Addressing a webinar, Vandana Aggarwal, Senior Economic Advisor, Ministry of Civil Aviation said that one day they got a call telling them that there is a very small factory in Kentucky the gates of which open at 8 am from where 5 kg of reagent had to be brought to India to make 100,000 protective kits.

“It was a mind-boggling challenge. I woke up somebody and said take a truck and carry dry ice or whatever is needed to pick it up and send it to India,” Aggarwal said. The reagent was then flown to India.

Since the lockdown happened during the harvesting season, almost 3,000 Krishi UDAN flights ensured that 40,000 tonnes of produce could be exported while almost 7,000-8,000 tonnes of produce was airlifted to different parts of the country.

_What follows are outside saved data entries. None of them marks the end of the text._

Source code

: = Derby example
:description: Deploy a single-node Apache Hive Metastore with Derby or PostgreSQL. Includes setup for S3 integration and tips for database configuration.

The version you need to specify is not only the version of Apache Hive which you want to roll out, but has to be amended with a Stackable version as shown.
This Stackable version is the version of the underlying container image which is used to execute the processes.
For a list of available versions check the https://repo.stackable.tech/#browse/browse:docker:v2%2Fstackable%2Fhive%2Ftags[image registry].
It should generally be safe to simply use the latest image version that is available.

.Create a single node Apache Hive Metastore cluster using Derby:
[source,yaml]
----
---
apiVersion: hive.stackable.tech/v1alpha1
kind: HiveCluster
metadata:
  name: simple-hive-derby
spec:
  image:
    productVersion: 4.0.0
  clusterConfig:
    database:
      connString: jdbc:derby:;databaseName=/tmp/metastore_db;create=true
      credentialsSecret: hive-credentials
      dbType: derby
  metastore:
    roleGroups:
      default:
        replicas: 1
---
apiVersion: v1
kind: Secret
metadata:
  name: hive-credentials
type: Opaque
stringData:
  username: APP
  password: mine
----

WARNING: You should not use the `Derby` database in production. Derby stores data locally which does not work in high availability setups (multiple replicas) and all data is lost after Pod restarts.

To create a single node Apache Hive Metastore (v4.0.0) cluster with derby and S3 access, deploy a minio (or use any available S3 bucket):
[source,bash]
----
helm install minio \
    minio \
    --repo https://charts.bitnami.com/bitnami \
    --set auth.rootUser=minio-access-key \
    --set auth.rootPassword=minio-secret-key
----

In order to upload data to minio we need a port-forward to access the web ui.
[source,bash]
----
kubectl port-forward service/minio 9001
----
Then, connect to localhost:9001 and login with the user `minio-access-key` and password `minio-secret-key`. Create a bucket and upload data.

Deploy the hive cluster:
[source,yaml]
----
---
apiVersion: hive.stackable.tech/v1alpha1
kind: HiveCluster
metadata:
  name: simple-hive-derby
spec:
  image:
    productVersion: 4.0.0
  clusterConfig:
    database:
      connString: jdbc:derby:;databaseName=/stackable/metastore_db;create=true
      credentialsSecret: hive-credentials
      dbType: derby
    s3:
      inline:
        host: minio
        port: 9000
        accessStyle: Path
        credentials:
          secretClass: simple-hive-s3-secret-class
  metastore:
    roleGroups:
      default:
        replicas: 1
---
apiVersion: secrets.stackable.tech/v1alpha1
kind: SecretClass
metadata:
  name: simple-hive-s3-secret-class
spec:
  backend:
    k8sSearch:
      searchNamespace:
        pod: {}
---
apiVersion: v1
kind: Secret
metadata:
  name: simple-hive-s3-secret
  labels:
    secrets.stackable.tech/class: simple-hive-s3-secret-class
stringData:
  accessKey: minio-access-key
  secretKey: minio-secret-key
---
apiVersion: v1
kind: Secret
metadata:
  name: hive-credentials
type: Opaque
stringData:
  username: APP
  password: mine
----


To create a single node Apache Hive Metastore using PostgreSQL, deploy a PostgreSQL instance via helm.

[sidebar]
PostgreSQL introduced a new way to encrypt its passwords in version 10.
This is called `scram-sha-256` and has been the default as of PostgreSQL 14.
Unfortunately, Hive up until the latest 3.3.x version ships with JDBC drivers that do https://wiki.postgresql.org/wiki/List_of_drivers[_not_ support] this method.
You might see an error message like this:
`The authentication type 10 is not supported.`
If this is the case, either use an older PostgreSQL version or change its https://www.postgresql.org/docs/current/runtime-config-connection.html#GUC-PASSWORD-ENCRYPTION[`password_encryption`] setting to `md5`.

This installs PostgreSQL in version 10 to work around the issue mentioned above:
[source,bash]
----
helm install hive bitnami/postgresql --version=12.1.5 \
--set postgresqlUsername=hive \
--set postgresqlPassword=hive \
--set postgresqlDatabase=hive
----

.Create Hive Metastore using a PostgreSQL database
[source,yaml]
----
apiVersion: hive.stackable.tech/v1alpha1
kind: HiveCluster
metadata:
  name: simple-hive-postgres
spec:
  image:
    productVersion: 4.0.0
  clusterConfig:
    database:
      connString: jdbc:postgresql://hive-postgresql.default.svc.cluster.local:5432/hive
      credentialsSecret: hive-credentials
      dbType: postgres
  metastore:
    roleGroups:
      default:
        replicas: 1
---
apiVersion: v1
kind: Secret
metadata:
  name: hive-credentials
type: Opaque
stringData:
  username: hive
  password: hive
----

Earlier in a statement, Delhi airport had said that the first consignment of fresh vegetables from Varanasi was carried by British Airways on April 23 to London while three tonnes of mangoes from Lucknow were sent to Dubai on Air India Express on June 4.

Aggarwal pointed out that during the Covid lockdown Indian airlines converted 136 passenger aircraft into all-cargo carriage aircraft so that they could carry cargo on passenger seats. This was after the Directorate General of Civil Aviation (DGCA) allowed domestic airlines to fly cargo in the passenger section of their aircraft. Aggarwal also pointed out that in November 2018 there were just 11 freighters with India adding three more during Covid.

“Today apart from the 14 freighters we have the maximum air cargo capacity that we have ever seen on our own domestic freighters apart from the international freighters and international fleet which is also carrying cargo,” she added.

There is also good news for the airports. It is estimated that cargo through put at Indian airports is likely to be in the 70 per cent region rather than in the 50 per cent region in July this year thanks to all the initiatives taken by the domestic airline industry.